Hengkangnya Phelan yang tiba-tiba dari jabatannya diumumkan oleh Sean Parnell, juru bicara departemen pertahanan, dalam pernyataan singkat di X yang tidak memberikan penjelasan atas langkah tersebut.
"Sekretaris Angkatan Laut John C Phelan meninggalkan pemerintahan, berlaku segera," tulis Parnell dilansir FT, Kamis, 23 April 2026.
Pemecatan Phelan terjadi ketika Pete Hegseth, Menteri Pertahanan Presiden Donald Trump, berupaya untuk menyingkirkan sejumlah pemimpin Pentagon yang dianggap berselisih dengan pemerintahan.
Seorang pejabat senior pemerintahan pada hari Rabu mengatakan: "Presiden Trump dan Sekretaris Hegseth sepakat bahwa kepemimpinan baru di Angkatan Laut diperlukan. Sekretaris Hegseth memberi tahu John Phelan tentang berita ini sebelum diumumkan kepada publik."
Sebagai pejabat sipil tertinggi Angkatan Laut AS yang melapor kepada Hegseth, Phelan telah memimpin upaya untuk membangun kembali kapasitas pembuatan kapal militer Amerika dan membentuk "Armada Emas" untuk AS.
Seseorang yang mengetahui masalah ini mengatakan bahwa telah terjadi ketegangan dengan para pemimpin sipil tertinggi di Pentagon, termasuk Hegseth, terkait program pembuatan kapal serta nominasi dan promosi perwira militer.
Kepergiannya terjadi di tengah salah satu misi paling penting bagi pasukan angkatan laut AS dalam beberapa dekade: blokade kapal yang melintas masuk dan keluar pelabuhan Iran melalui Selat Hormuz.
Terdapat 21 kapal perang AS di wilayah tersebut, dengan tujuh kapal lagi yang sedang dalam perjalanan.
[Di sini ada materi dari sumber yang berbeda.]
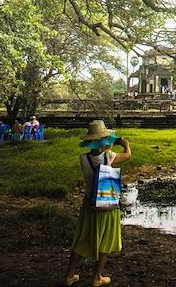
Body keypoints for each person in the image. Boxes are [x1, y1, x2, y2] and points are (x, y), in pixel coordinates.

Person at [63, 120, 131, 287]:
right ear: (104, 141)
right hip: (107, 203)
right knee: (106, 239)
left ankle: (69, 276)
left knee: (83, 238)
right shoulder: (109, 156)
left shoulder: (83, 158)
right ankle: (97, 277)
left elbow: (95, 161)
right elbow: (128, 155)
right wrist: (125, 144)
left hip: (89, 203)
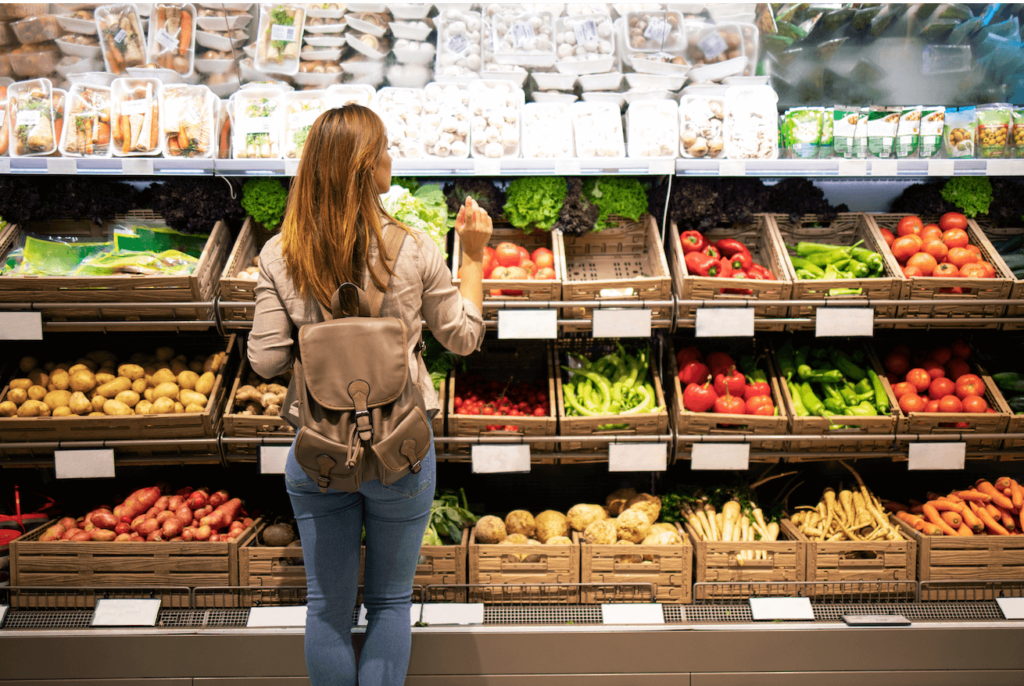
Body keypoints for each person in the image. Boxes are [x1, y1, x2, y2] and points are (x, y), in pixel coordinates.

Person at [248, 104, 491, 686]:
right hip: (400, 450)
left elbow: (265, 359)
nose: (390, 159)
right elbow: (462, 337)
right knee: (388, 603)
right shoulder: (415, 248)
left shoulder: (281, 255)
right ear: (365, 169)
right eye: (382, 150)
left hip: (319, 452)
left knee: (326, 609)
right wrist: (475, 254)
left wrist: (320, 348)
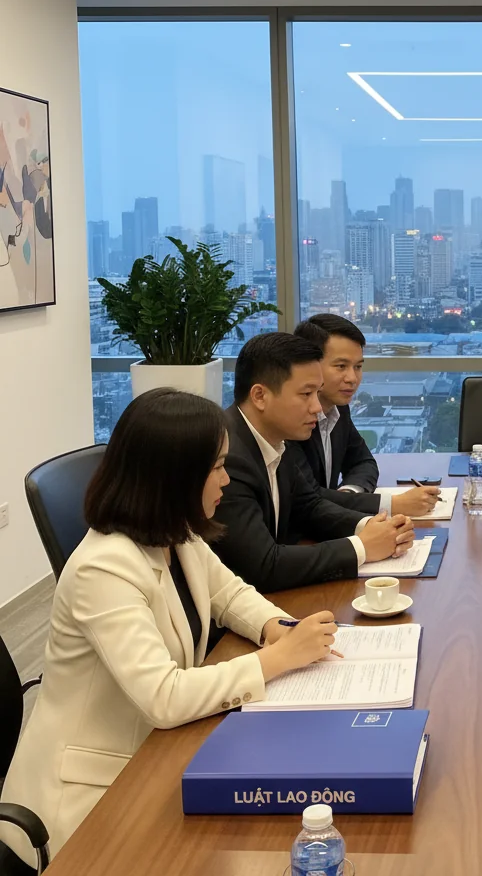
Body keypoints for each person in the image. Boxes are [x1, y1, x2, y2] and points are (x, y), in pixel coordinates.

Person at [0, 389, 342, 865]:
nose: (227, 477)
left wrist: (276, 627)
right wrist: (276, 659)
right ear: (174, 476)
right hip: (90, 798)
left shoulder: (174, 532)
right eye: (217, 466)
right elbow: (164, 696)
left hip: (157, 752)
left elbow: (229, 593)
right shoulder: (103, 568)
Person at [212, 333, 415, 592]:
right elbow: (262, 565)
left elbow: (309, 507)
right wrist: (361, 547)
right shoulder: (227, 456)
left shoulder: (274, 439)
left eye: (317, 394)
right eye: (306, 394)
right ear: (260, 396)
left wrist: (373, 528)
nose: (317, 407)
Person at [291, 314, 441, 518]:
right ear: (310, 365)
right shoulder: (290, 419)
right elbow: (307, 497)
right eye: (341, 366)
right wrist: (392, 504)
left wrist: (349, 494)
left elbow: (363, 462)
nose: (352, 378)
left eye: (358, 367)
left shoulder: (338, 408)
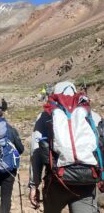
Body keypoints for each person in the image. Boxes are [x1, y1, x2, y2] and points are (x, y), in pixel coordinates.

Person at [29, 81, 102, 213]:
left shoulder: (45, 117)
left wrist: (34, 185)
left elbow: (36, 153)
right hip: (86, 182)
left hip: (56, 181)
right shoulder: (92, 116)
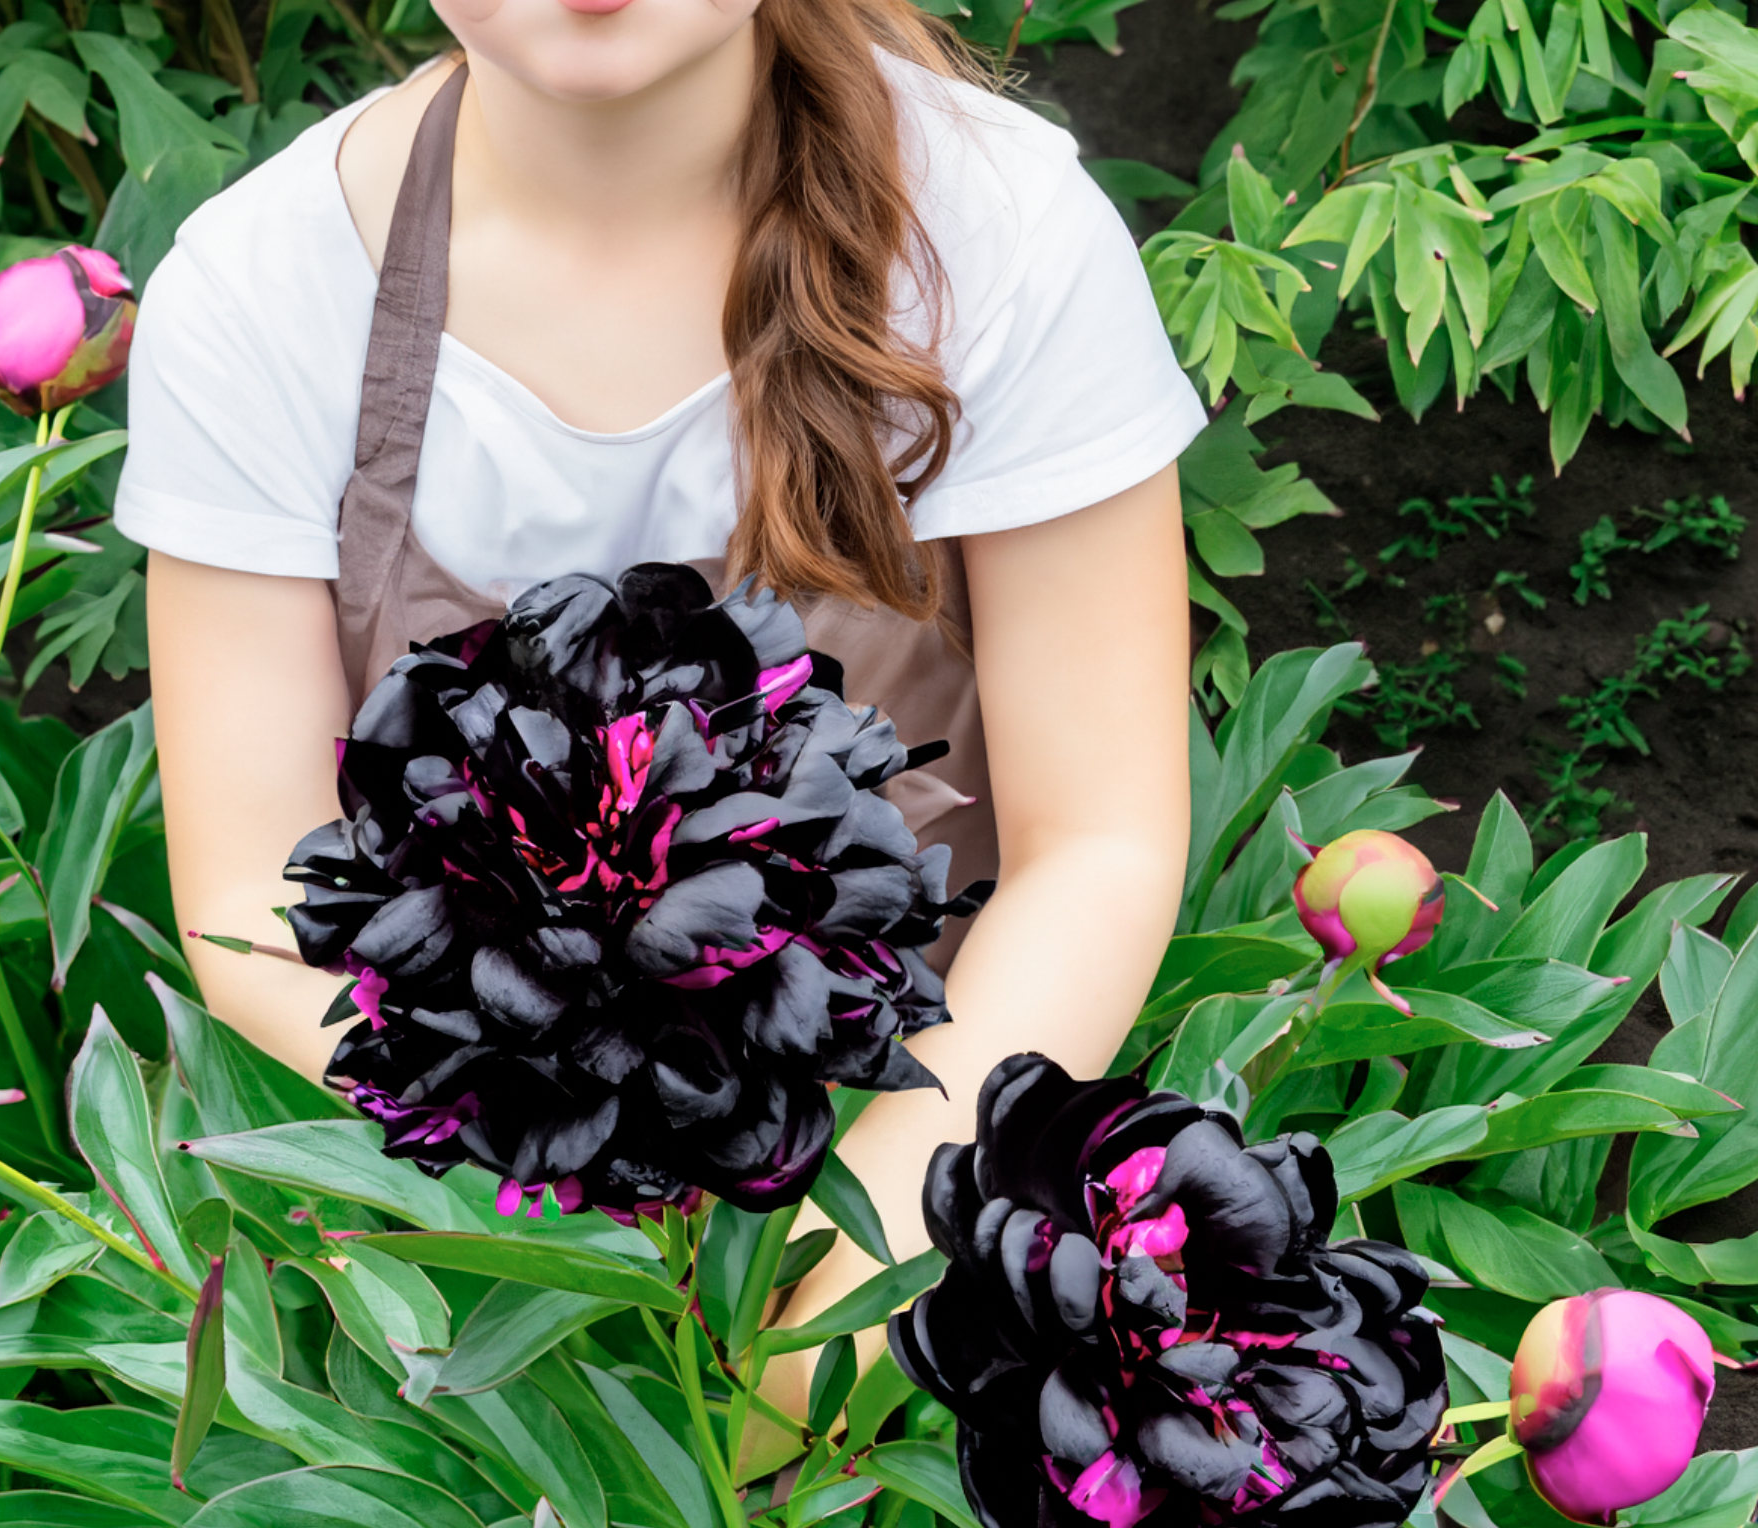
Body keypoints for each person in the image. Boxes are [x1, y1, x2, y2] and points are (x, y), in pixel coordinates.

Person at [116, 0, 1198, 1385]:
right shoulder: (262, 292)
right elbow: (254, 903)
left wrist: (836, 1317)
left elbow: (1093, 851)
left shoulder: (1000, 234)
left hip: (936, 1163)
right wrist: (556, 1259)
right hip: (468, 1243)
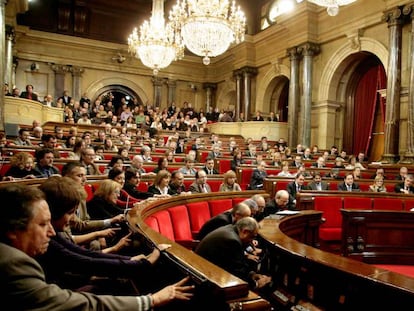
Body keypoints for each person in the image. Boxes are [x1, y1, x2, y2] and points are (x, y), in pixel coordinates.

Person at [0, 183, 193, 310]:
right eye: (43, 224)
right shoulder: (13, 264)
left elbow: (80, 255)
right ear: (13, 229)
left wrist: (129, 260)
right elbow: (78, 293)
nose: (50, 232)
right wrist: (152, 300)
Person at [195, 217, 272, 289]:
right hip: (204, 276)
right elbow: (235, 271)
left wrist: (251, 274)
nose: (251, 241)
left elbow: (236, 263)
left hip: (207, 266)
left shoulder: (232, 228)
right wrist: (256, 284)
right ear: (245, 232)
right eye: (252, 237)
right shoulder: (233, 241)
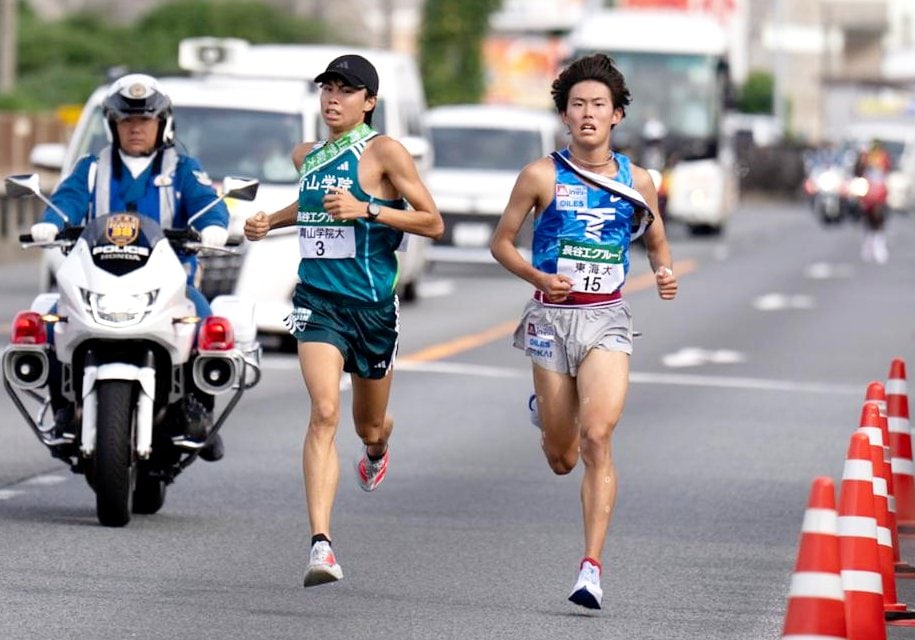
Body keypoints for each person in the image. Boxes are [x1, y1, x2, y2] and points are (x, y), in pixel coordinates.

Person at [242, 54, 443, 587]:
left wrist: (369, 209)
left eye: (346, 90)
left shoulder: (385, 152)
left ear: (369, 101)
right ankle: (321, 546)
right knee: (325, 412)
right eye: (327, 88)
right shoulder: (305, 154)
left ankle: (378, 447)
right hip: (318, 302)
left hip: (373, 308)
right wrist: (271, 221)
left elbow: (432, 221)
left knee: (366, 423)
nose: (333, 98)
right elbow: (312, 208)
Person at [489, 53, 678, 610]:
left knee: (598, 436)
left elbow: (656, 239)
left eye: (599, 105)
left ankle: (590, 567)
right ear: (565, 116)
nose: (588, 114)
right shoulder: (541, 175)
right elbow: (501, 242)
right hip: (550, 319)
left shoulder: (637, 180)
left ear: (617, 115)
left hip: (607, 318)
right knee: (561, 456)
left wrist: (663, 273)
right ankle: (546, 414)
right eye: (578, 105)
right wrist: (537, 275)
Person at [30, 73, 231, 462]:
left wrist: (214, 227)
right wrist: (51, 222)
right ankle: (62, 409)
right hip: (98, 279)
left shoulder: (183, 168)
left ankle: (198, 411)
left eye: (145, 119)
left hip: (170, 282)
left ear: (162, 123)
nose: (136, 128)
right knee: (53, 323)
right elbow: (67, 200)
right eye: (127, 120)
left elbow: (209, 202)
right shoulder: (92, 167)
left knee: (206, 323)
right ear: (113, 125)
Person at [853, 138, 892, 263]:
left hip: (879, 191)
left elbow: (888, 169)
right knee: (867, 218)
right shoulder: (865, 157)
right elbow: (857, 171)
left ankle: (879, 245)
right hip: (867, 191)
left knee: (879, 217)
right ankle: (868, 244)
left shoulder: (883, 157)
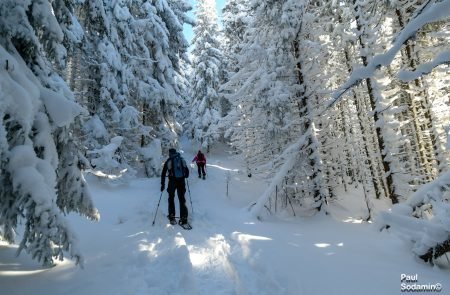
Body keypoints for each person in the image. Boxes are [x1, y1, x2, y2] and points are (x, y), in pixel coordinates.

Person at [160, 148, 189, 225]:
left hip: (172, 182)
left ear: (170, 153)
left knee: (171, 198)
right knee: (182, 199)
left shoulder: (169, 161)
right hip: (181, 181)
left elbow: (163, 173)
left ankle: (172, 216)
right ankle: (184, 218)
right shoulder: (181, 159)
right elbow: (187, 173)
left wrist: (162, 184)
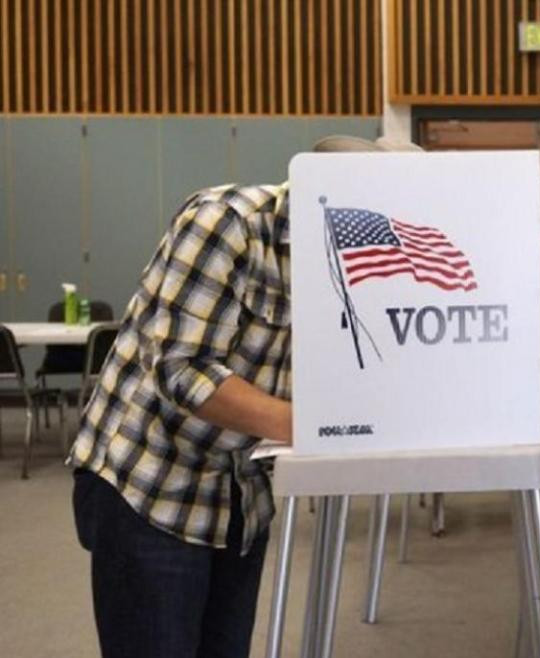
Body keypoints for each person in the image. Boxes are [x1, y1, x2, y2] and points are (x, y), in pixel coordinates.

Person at [69, 135, 415, 657]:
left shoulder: (357, 264)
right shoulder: (225, 222)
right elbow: (182, 369)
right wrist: (316, 426)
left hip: (239, 499)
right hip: (149, 486)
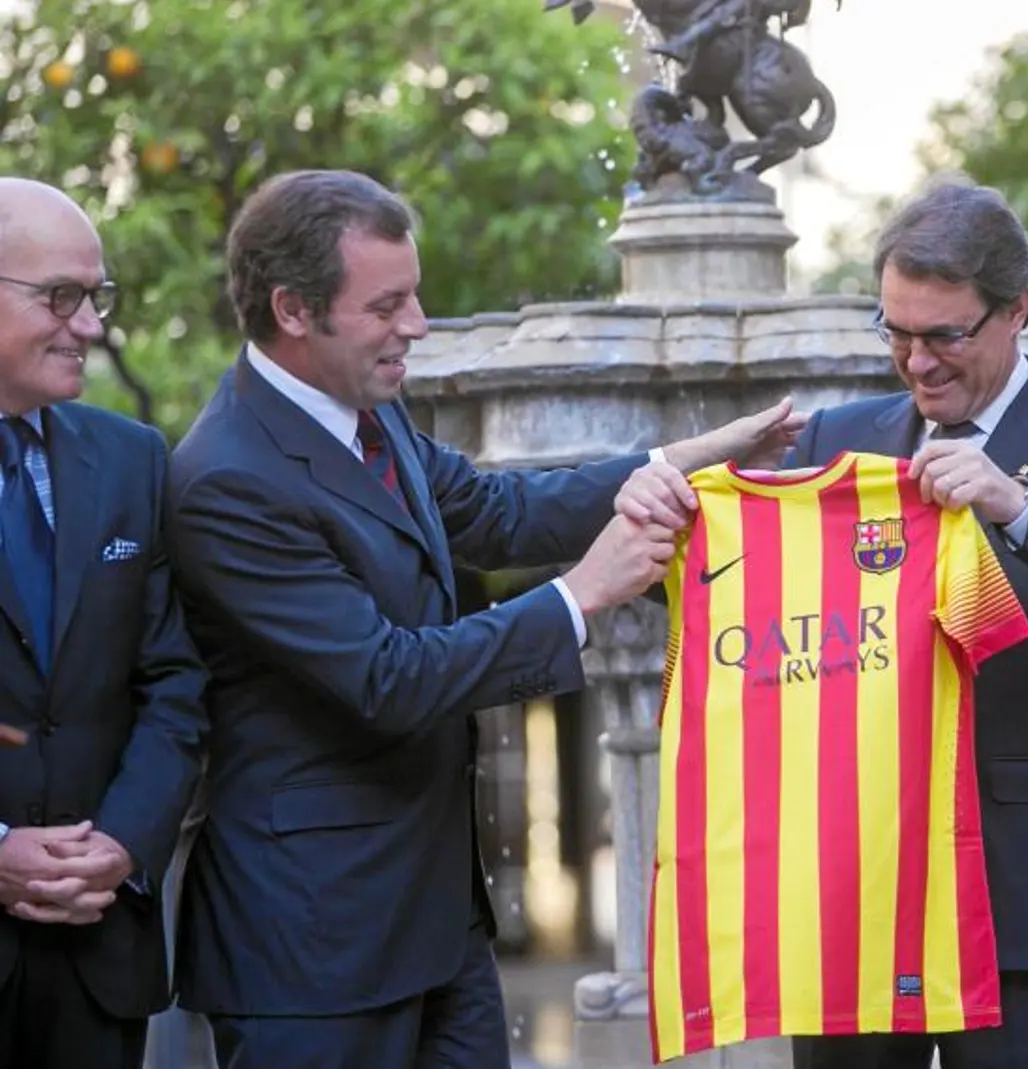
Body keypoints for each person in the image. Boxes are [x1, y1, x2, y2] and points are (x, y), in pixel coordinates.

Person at [163, 169, 802, 1069]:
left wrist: (693, 458)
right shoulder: (227, 479)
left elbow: (503, 511)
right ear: (294, 311)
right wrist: (583, 593)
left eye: (413, 296)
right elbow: (387, 679)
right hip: (310, 949)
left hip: (436, 924)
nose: (416, 325)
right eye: (387, 305)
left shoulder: (372, 414)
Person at [616, 177, 1028, 1068]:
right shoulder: (833, 441)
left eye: (945, 334)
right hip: (850, 888)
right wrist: (660, 518)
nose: (918, 361)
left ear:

Lebih dari selusin di antaranya terlibat dalam blokade angkatan laut Amerika terhadap pelabuhan Iran.
Kepergian Phelan adalah episode terbaru dalam upaya Hegseth untuk merombak Pentagon, yang dimulai pada awal masa jabatan kedua Trump dan telah menjadi ciri khas masa jabatannya.
Perubahan kepemimpinan dan ketegangan internal terus berlanjut bahkan ketika militer AS memulai serangan militer yang semakin agresif, mulai dari perang melawan Iran yang diluncurkan pada akhir Februari hingga serangan terhadap Venezuela pada Januari dan serangan berkelanjutan terhadap kapal-kapal yang diduga membawa narkoba.